Probablemente ni Capote ni Beigbeder pudieron leer esas cartas, pero el francés imagina su contenido y en el reino de lo apócrifo brilla con luz propia. Levanta un Salinger resentido y celoso y una Oona condescendiente y decidida a vivir su vida. La exigencia de veracidad comprobable que le exigiríamos a una biografía la canjeamos con gusto por una mentira verosímil: si no tuvieron los tensos diálogos de enamorados que les endilga Beigbeder habrán tenido otros parecidos; y lo mismo con aquellos (tan o más interesantes) que pudieron haber tenido Salinger y Hemingway, rudos y vulnerables en sus papeles de guerra, en las dos veces que se cruzaron.

Ginebra, 2014.

Chaplin en 1977 y Oona en 1991 terminaron sus días en Suiza, y ahí es donde Beigbeder finaliza su libro, hablándonos de su propio romance y boda con una mujer bastante menor, a quien se lo dedica. No es la primera vez que se pinta a sí mismo, en realidad es un rasgo permanente que ya había cultivado en la novela que lo hizo famoso, 13,99 euros (2000) y más todavía en Una novela francesa (2009). Antes había sentado una cátedra bastante cínica sobre la relación amorosa en El amor dura tres años (1997), y ahora muestra ese sentimiento bajo una luz más prometedora y compasiva, y —literariamente hablando— enamorado de su propio enamoramiento, lo cual no es buena cosa. De hecho, vueltos a leer los diálogos amorosos entre los personajes (entre Salinger y Oona y entre ésta y Chaplin) hay un exceso de caramelo que quizá provenga más de la cosecha personal del autor que de los personajes mismos. No se sabe, y en la medida en que Oona y Salinger es un pastiche atractivo que se sostiene en sus figuras principales, tampoco importa demasiado.

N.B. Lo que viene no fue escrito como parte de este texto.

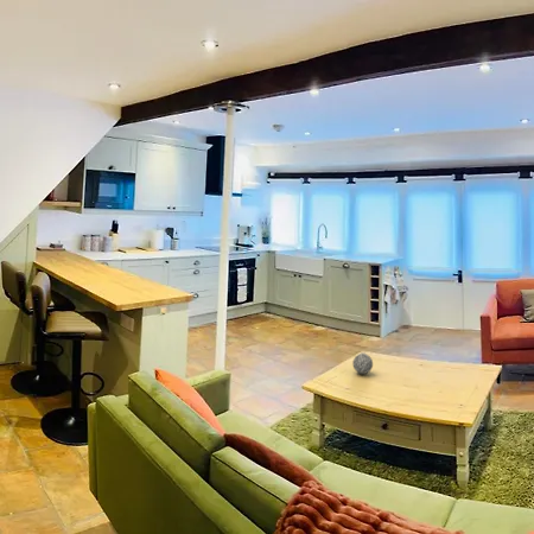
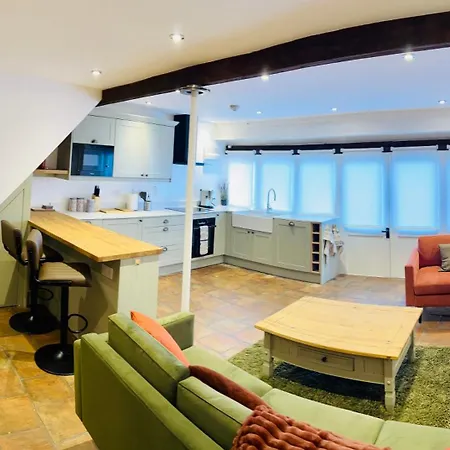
- decorative ball [351,351,374,375]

El punto a favor es que, aun con consistencia de programa de chimentos donde cabe de todo (de frases trilladas de Mae West a listas de parejas desparejas) Beigbeder concibe lo medular de esta historia con humor y desparpajo para las instancias románticas, y con precisión para los eventos dramáticos. Por ejemplo cuando fabula al detalle las situaciones bélicas que vivió Salinger (el desembarco en Normandía, la terrible batalla del bosque de Hürtgen, o la liberación del campo de exterminio Kaufering IV) y resume así esa experiencia: "no está muerto, pero ya no pertenece al mundo de los vivos. Su reclusión empieza ahí. Su aislamiento no es una elección de dandi, sino un daño colateral de su campaña de liberación de Francia y Alemania: Salinger es un romántico en 1940, un espía en 1943, un bipolar en 1945, y luego un agorafóbico y un gerontófobo hasta la muerte". El propio Salinger apenas trasuntó todo eso en algunos cuentos antológicos ("Un día perfecto para el pez plátano", "Para Esmé, con amor y sordidez", "Soft-Boiled Sergeant"). El mix de Beigbeder, intrusión y homenaje, nos acerca impúdicamente lo que Salinger veló durante toda su vida. Y por contraste, quizá, nos hace volver a su obra con una admiración mayor, si esto fuera posible.

OONA Y SALINGER, de Frédéric Beigbeder. Anagrama, 2016. Barcelona, 293 págs. Trad. de Francesc Rovira. Distribuye Gussi.